Anti-avoidance and exemptions

In terms of anti-avoidance measures, the government is still concerned about BNPL providers adopting a running-account model and utilising the ‘article 60F(3) exemption’ in order to circumvent regulation, while still offering products that present the same potential consumer harm as BNPL. In light of this, the government will be considering whether legislative change is needed in relation to this exemption so that BNPL providers cannot take advantage of it. The government notes that providers of charge cards currently make use of this exemption, but intends to keep these products exempt.
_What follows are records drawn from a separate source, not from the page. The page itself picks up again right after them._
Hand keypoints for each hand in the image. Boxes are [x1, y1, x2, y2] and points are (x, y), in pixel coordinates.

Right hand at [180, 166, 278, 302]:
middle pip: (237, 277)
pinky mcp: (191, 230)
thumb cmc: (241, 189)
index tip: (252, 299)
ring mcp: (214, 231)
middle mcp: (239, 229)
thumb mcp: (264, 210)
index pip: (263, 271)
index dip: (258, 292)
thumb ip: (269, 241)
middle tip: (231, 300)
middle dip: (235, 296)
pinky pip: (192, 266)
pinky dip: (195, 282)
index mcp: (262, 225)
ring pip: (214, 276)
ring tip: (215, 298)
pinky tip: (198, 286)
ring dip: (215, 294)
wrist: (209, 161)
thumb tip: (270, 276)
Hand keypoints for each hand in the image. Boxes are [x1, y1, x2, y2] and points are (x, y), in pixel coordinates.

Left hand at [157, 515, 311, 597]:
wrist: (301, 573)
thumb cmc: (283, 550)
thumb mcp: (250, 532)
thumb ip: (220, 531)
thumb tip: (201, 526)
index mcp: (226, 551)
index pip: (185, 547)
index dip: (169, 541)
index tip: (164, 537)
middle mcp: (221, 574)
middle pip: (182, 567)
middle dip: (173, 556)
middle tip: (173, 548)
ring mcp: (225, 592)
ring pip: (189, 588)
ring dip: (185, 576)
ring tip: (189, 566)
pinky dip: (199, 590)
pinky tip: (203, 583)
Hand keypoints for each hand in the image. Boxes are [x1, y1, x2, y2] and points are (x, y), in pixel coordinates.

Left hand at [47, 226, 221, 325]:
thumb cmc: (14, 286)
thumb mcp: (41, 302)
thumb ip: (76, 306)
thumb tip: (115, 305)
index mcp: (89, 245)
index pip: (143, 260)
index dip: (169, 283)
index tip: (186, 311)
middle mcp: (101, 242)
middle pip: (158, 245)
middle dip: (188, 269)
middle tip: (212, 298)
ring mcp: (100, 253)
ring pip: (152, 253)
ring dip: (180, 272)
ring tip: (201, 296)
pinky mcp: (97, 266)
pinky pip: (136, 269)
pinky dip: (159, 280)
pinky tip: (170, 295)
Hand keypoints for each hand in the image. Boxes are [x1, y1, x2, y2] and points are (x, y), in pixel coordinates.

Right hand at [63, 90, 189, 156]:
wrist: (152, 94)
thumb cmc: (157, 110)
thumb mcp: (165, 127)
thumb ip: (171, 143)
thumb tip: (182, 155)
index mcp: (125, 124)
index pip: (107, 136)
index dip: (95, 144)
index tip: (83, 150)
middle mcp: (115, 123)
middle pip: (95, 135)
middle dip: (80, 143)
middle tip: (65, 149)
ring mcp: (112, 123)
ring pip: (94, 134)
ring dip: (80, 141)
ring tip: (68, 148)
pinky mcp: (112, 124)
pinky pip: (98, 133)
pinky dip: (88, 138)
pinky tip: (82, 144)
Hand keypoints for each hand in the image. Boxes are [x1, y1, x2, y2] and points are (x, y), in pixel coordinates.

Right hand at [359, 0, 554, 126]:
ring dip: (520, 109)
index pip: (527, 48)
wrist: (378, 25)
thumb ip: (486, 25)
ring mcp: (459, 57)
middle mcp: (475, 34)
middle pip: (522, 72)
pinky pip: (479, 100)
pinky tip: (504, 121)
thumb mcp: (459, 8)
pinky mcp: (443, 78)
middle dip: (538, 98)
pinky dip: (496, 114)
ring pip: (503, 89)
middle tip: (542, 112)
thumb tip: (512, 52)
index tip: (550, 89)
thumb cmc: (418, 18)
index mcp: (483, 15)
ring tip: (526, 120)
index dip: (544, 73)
The government notes that the consultation responses confirmed that certain arrangements falling within the article 60F(2) and 60F(3) exemptions do not present a substantive risk of consumer detriment and therefore is proposing the following types of arrangement to continue to be exempt: invoicing, interest-free agreements which finance contracts of insurance, charge cards, trade credit and employer/employee lending (although this may continue to be covered by provisions of Article 60G, Financial Services and Markets Act 2000 (Regulated Activities) Order 2001 in any event).

The government also intends to exempt merchants offering agreements which are brought into regulation as a payment option from credit broking regulation.

Controls

In relation to advertising, the government keeps to its consultation view that, the financial promotions regime should apply to merchants offering BNPL and STIFC products as payment options. Given this, the FCA will be consulting on proposals for rules on financial promotions for BNPL and STIFC agreements in due course. Similarly, the government remains of the view that the Consumer Credit Act 1974 (CCA) pre-contractual provisions should be dis-applied and replaced with FCA rules for article 60F(2) agreements brought within the scope of regulation. The government will be considering how such agreements will be compliant and properly executed should a lender choose to apply the existing CCA requirements for currently-regulated agreements to the article 60F(2) agreements which will be brought into regulation.
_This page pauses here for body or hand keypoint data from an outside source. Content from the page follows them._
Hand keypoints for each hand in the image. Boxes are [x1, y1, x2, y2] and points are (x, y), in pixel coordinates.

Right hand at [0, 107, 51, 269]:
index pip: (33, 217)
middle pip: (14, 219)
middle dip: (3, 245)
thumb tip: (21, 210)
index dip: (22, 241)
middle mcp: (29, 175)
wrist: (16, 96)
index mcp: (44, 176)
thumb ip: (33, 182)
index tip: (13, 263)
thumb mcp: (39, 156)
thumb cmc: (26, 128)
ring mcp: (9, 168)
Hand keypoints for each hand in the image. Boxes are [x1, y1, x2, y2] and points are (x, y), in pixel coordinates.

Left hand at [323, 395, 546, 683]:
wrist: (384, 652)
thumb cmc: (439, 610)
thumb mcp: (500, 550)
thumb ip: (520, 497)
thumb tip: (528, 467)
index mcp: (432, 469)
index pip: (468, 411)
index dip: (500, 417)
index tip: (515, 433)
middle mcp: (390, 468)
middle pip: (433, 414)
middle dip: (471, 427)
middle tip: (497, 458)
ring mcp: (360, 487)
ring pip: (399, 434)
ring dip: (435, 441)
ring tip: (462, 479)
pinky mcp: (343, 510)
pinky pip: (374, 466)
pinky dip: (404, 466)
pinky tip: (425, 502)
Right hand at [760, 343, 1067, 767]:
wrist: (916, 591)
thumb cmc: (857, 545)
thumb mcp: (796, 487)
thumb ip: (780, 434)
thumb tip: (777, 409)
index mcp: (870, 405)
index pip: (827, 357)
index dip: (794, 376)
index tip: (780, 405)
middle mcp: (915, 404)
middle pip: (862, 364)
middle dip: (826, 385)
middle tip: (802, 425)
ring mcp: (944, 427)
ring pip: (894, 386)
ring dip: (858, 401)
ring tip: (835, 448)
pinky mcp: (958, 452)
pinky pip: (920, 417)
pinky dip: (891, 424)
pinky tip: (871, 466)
In terms of the form and content of agreements, the government remains of the view that these should be prescribed in legislation but that there should be a tailored approach. The government therefore intends to further engage with stakeholders and prescribe the form and content of BNPL and STIFC agreements in secondary legislation made under the CCA.

Improper execution

The section 61 CCA requirements on improper execution will be applied in relation to BNPL and STIFC agreements that are brought into regulation.

Arrears, default and forbearance

The CCA requirements on the treatment of consumers in financial difficulty will be applied to BNPL and STIFC agreements that are brought within the regulatory perimeter. The government is mindful that the CCA requirements on post-contractual information may need some amending and will give further thought to this when it issues draft regulations. The FCA will consult on proposed rules on arrears, default and forbearance for BNPL and STIFC agreements in due course.

The consumer protection measure in section 75 of the CCA will be applied to BNPL in line with other regulated credit agreements subject to the current monetary threshold.

Next steps

As mentioned above, the government is seeking stakeholder feedback on bringing within the scope of regulation STIFC products provided directly by merchants online or at a distance. The deadline for responses is 1 August 2022.

The government also aims to publish a second consultation to seek views on the detail of draft legislation by the end of the year.

Following the second consultation, the government aims to lay secondary legislation in mid-2023 confirming the scope and framework of the new regulatory regime.